== Problem to solve ==
Copy the lines below verbatim, but only from the line containing "Blogger worden" through the end of the data.

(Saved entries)
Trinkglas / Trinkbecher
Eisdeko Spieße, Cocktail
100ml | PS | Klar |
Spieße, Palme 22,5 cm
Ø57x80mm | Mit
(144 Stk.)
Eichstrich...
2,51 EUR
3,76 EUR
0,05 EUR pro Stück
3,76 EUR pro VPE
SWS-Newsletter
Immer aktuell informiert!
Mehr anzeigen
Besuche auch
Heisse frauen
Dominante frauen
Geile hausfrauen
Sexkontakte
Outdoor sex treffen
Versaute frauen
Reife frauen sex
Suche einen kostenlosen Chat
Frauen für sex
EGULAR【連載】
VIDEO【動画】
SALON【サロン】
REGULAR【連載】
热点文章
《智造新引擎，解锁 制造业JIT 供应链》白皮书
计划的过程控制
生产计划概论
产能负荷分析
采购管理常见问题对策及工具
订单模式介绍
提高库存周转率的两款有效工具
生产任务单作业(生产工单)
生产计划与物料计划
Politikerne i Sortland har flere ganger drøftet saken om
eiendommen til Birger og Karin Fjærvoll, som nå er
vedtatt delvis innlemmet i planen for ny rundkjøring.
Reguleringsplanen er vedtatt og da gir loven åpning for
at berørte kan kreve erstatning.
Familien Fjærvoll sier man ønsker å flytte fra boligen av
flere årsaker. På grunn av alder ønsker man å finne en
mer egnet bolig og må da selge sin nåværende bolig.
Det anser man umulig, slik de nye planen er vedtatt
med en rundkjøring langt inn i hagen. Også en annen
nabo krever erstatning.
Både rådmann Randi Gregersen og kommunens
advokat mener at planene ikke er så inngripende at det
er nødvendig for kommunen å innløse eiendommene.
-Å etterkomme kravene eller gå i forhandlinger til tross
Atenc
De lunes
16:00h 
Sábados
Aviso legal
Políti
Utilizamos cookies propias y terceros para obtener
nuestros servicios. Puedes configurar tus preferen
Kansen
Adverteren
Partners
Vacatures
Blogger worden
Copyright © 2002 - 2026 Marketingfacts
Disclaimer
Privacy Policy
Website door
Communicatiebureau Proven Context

== Result for this exercise ==
Blogger worden
Copyright © 2002 - 2026 Marketingfacts
Disclaimer
Privacy Policy
Website door
Communicatiebureau Proven Context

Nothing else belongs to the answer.